I think I finally understand that I am in the sticks. For real, not for joking.
Recently, there’s been a small kerfluffle regarding a SMOF zone sign at LoneStar 3 that seemed to some members of the con to want to keep regular fans out of a business meeting. Another us versus them moment. And Jim Hines got caught in the cross hairs of that. And I am sure that it was a moment of indecisiveness for some, like my friend Kathryn Sullivan.
I think that conventions are highly charged atmospheres right now, and we do want to watch how welcome we make people, given a lot of the conversation regarding exclusivity. But I have a confession to make. In Iowa, I might be Papa Smof. Well, Mama SMOF, but you get the idea.
Mindbridge, the organization of which I am the board president, puts on three conventions a year: AnimeIowa, Icon, and Gamicon. We are NOT the only organization and the only cons in Iowa, but we’ve been doing this for a heck of a while. There are certain other SMOFS in our area who “man” convention committees, tirelessly work con suites, and so on. SMOF for us, around here, in the sticks, can mean at its worst definition: “sucker who does nothing but run cons every year” and at its best definition: “person who works hard to give us a good time and is willing to put in hours to do so.”
Is there a power side of SMOFing? Yes. Pretty much everyone does what I suggest for the cons and so forth. But with great power comes great responsibility, and we try not to use our power for evil. Except, perhaps when two other SMOFs are not treating each other respectfully, and I have to pull out the Evil Eye to get them to reconsider their actions. Hey, organizations are hard to manage.
Our SMOFS have done a few good things. We fund charitable events as well as our conventions. We give out scholarships. We try to make it possible for other fans to have a good time three times a year.

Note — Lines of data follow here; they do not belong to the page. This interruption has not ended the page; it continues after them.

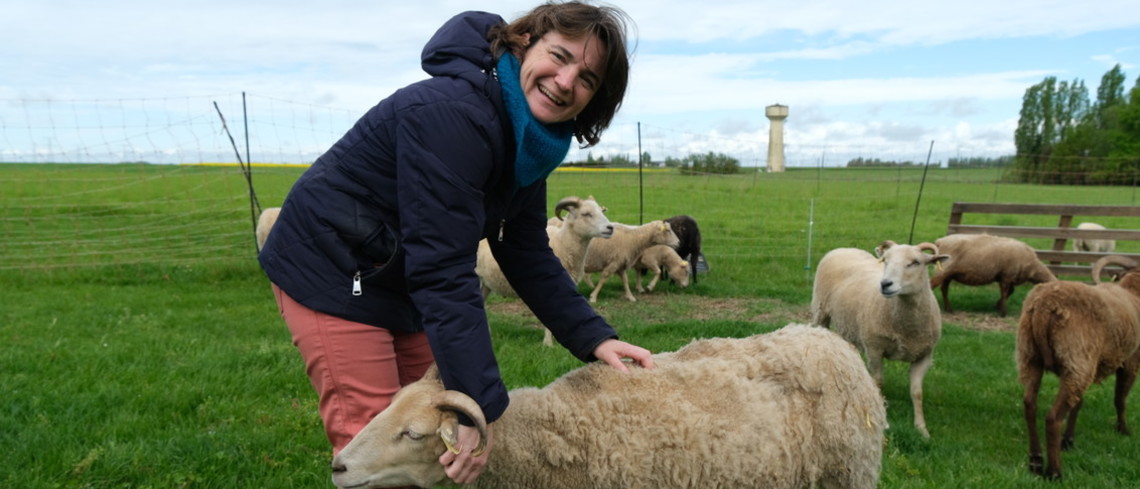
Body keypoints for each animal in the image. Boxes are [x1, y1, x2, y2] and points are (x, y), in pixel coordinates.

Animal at [811, 240, 953, 437]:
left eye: (915, 262)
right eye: (885, 260)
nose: (885, 284)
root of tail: (844, 248)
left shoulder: (924, 356)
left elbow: (917, 392)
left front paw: (922, 429)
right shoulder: (874, 349)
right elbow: (878, 383)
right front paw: (883, 420)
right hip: (820, 310)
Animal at [1016, 255, 1140, 481]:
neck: (1134, 292)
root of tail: (1044, 306)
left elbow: (1078, 403)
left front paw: (1069, 440)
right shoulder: (1130, 361)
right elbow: (1120, 400)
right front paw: (1124, 430)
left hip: (1031, 357)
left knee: (1030, 405)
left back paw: (1036, 461)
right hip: (1077, 360)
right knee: (1053, 417)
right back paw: (1054, 472)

But we never have a SMOF meeting. We call our meetings Mindbridge meetings. This week, we have a Mindbridge Board meeting, and that’s SMOF-y, but people can come if they have a need, or if they’re curious. In general, board meetings are pretty boring. Occasionally, there are grievances among members, and those meetings are closed while we plan for adjucation and discussion.

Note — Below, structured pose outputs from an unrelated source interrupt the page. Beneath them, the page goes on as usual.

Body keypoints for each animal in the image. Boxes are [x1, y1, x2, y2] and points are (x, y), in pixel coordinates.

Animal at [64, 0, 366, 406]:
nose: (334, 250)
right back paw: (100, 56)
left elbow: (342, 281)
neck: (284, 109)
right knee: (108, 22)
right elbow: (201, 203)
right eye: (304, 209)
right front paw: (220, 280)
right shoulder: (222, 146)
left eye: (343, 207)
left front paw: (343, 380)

Then we have a general membership meeting where we keep folks abreast of events, convention votes, and equipment approvals, and have a bit of a social life. This week it’s geek food contest. Bryon and I will be making the graboid cups tomorrow.
All of these meetings are transparent, with notes placed on the Internet.
So, what am I saying? First of all, I gotta wrap this up because I am working on my manuscript today. Secondly, we know that a volunteer base is a valuable commodity, so we want as many Secret Masters of Fandom as possible in Mindbridge. All that means to us is nice people who want to make a good time happen. Heck, we’re not the Masons or the Scottish Rite Temple or something! We don’t even have a secret handshake.
The point is this: you can present something to be inclusive or exclusionary. We prefer inclusive. We didn’t call ourselves SMOFs first, but when people found out we were a board, we were labelled SMOFs. And you know, as long as no one presumes a package that comes with the word, we’re good, because I suspect the kind of SMOFS we are are not the kind who wouldn’t let anyone in to help. God, we need people to help us. Please help us.
So, just throwing that out there. Because semantically, when you get involved in making assumptions, it’s always a bad scene.